We visited the Draper’s Dressmakers next to see how upper class women survived in the absence of Barbour. According to the dressmaker herself women would visit to browse, drink tea and have their measurements taken. They would also leave notices in search of “A sensible well educated steady woman of strict morals, healthy, and good humoured but above corruption” to work as a cook. My first thought was that my beloved Mrs Patmore from Downton Abbey would’ve been a perfect fit.
Feeling peckish we nipped into the Sweetshop and swam through a sea of small children all for a traditional bar of Cadburys.
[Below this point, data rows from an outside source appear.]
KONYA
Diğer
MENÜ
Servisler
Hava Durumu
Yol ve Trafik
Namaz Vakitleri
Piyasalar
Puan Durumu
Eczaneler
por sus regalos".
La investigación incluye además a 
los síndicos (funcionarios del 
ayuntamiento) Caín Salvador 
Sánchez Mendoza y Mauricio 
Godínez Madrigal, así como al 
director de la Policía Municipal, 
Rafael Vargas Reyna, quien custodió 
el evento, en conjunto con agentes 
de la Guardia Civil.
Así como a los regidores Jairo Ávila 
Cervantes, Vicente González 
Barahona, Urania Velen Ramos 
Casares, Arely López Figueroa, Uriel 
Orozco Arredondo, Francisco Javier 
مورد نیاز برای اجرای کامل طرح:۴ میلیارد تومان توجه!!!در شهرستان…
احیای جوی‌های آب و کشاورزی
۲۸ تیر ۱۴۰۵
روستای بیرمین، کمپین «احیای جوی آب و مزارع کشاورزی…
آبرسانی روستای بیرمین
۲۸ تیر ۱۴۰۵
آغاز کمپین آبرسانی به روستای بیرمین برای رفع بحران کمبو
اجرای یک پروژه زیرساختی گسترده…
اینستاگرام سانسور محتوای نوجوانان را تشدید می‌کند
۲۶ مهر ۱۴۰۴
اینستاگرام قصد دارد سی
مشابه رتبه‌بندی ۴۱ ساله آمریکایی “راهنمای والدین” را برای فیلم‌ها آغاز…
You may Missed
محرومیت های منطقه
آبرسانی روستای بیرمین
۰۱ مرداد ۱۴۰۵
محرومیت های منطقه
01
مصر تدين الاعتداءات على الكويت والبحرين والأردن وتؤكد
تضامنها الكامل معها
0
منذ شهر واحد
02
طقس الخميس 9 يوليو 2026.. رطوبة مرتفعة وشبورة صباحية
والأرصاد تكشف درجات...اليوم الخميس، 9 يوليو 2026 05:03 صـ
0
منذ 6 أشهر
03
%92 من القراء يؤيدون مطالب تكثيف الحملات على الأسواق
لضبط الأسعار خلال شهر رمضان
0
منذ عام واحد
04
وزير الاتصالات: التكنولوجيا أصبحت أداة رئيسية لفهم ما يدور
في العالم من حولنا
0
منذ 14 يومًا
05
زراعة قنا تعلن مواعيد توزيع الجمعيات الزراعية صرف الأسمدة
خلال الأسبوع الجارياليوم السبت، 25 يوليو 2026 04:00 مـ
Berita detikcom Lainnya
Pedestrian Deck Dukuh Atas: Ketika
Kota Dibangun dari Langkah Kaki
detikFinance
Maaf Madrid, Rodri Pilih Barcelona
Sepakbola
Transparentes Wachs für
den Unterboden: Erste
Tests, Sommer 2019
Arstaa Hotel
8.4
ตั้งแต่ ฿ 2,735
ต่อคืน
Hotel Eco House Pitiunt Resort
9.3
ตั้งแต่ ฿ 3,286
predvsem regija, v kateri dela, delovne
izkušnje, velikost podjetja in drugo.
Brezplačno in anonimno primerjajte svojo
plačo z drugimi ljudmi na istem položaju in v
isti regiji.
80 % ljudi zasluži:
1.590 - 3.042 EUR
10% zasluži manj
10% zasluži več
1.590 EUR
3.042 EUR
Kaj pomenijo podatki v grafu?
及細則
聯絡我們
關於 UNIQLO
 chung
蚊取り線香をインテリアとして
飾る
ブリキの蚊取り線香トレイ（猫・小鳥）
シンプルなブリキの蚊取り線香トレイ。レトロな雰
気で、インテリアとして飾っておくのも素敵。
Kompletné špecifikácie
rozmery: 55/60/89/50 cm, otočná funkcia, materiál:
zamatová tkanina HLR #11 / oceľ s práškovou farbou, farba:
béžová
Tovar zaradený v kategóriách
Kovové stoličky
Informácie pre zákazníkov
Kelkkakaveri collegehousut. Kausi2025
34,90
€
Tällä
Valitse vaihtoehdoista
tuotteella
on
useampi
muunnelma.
At 12pm sharp we were ushered into a Victorian Schoolhouse by a man so strict he put my Nigerian father to shame. After having my knuckles rapped for daring to wear nail polish we all sang God Save the Queen looking rather like the England football team who often also don’t seem to know the middle bit. What followed was a brief lesson on empire and the Ironbridge and I must give an honourable mention to the child in the front row who was convinced that Ironbridge was built in 2002 and not 1775.
We ambled back up to the main street and had a fruit cob each from the Bakery, delicious and only 40p. I would have happily eaten four but I daren’t put that much bread into the Weight Watchers app for fear of crashing it.
Finally we visited the Printshop and Candlemakers both of which were hiring apprentices on salaries so low even staunch Tories would wince. The working week was Monday through Saturday and both jobs looked like exceptionally hard and repetitive work.
Blists Hill was a such an informative day out, we saw industry in action, had a school lesson and peered into houses of the different classes very present in the Victorian times. There was so much to see I ended up purchasing an annual pass and of course ransacking the giftshop.
All in all one of the best days out I’ve had in years.